Red Emma Speaks

Saturday, July 09, 2005

peace or war

I wanted to post a bunch of articles on the G8 demonstrations. I always feel so irritated with the dismissive and irrational reporting that goes on during these massive actions, but then the London bombing happened, and I just didn't have it in me.

I will say this: I've always had mixed feelings about the black-clad window-breaking anarchists. I know clearly that most if not all the aggression in these demonstrations are between police and kids (and almost always started by the nervous and over-tired police). The sideline of breaking Burger King's windows is to make a point I sometimes agree with, even if I myself wouldn't do it. I understand the frustration of dealing with a corporate, heartless world that won't listen; and therefore, I don't blame them for their acts, although I wish they would stand up, like the Catholic Workers who break the law of the land while upholding "god's law" and are willing to go to jail for it. (This instead of denial in the face of accusation, or trying to blame someone else. I would rather see so-called "eco-terrorists" stand up and explain in that court of law the WHY--that would have more impact than obfuscation, IMO. That's only sometimes, though--I understand the idea of "living to resist another day.")
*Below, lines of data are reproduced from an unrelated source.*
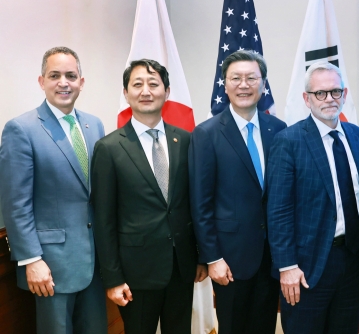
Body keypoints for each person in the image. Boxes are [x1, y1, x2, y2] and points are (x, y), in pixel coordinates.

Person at [91, 59, 206, 334]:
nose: (146, 91)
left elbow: (194, 204)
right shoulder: (109, 148)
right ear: (126, 92)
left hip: (181, 266)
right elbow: (103, 218)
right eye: (138, 84)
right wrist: (113, 278)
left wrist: (201, 256)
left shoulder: (186, 140)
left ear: (166, 92)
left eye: (153, 84)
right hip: (135, 273)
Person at [0, 46, 107, 334]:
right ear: (41, 81)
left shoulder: (94, 125)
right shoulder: (20, 129)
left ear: (81, 82)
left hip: (95, 262)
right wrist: (31, 259)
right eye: (55, 75)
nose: (64, 82)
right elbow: (15, 203)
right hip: (50, 267)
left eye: (71, 75)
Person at [267, 62, 359, 333]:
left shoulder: (358, 137)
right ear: (307, 98)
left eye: (335, 91)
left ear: (345, 94)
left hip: (351, 261)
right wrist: (287, 266)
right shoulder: (288, 141)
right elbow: (278, 210)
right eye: (320, 93)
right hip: (307, 267)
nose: (329, 99)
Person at [189, 50, 286, 334]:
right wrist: (213, 258)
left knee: (265, 326)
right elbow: (200, 203)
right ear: (225, 85)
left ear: (263, 84)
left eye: (251, 78)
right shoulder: (206, 134)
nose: (244, 85)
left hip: (272, 257)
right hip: (230, 260)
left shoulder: (278, 129)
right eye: (236, 78)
And I will point to one article that I think everyone can agree is disgusting. Other than that, I'm just too sad to talk about politics.
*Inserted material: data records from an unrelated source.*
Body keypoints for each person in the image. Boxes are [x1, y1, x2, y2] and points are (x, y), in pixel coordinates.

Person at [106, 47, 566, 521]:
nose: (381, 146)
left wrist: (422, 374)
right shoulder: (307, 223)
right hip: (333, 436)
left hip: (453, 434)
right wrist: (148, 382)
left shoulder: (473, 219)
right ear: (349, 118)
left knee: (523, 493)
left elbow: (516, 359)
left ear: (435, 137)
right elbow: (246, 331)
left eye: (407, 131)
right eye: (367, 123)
In moments like these, I become less Red Emma and more Virginia Woolf.

When 9.11 happened, it sent me into a funk I think I've yet to escape. For me, it's about this sense of humanity gone horribly horribly wrong. Since then, I've pointed to that as the date I became a pessimist--before that I always thought of myself as a rather bubbly believer in the inherent goodness of folks. However, I've been transcribing my journals leading up to that date, and find that I was feeling a sense of pressure before that--a sense that things were tightening, tightening, tightening... that something was going to go bust. I knew as I watched the buildings fall that my country wouldn't respond well to such a thing, that we'd fall into the "fascist-light" sort of place we've always become in moments of fear. Humans, I guess, always do fear badly--but I tend to think of USians as more reactionary than most.

If we're not shitting ourselves and crying, we're trying to kill the person that made us feel that way.

I'm just dropping back into that place that sees Bush's war as one never-ending, and designed to keep humanity deep in the murk of "getting what's mine." I'm terrified for the psyches of the soldiers, knowing well what war does to the minds of young men, how it teaches them barbarity that they then have to try to forget or live with the rest of their lives. It infects all of us, as a result.

From Pema Chodron:

Every day we could think about the aggression in the world, in New York, Los Angeles, Halifax, Taiwan, Beirut, Kuwait, Somalia, Iraq, everywhere. All over the world, everybody always strikes out at the enemy, and the pain escalates forever. Every day we could reflect on this and ask ourselves, "Am I going to add to the aggression in the world?" Every day, at the moment when things get edgy, we can just ask ourselves, "Am I going to practice peace, or am I going to war?"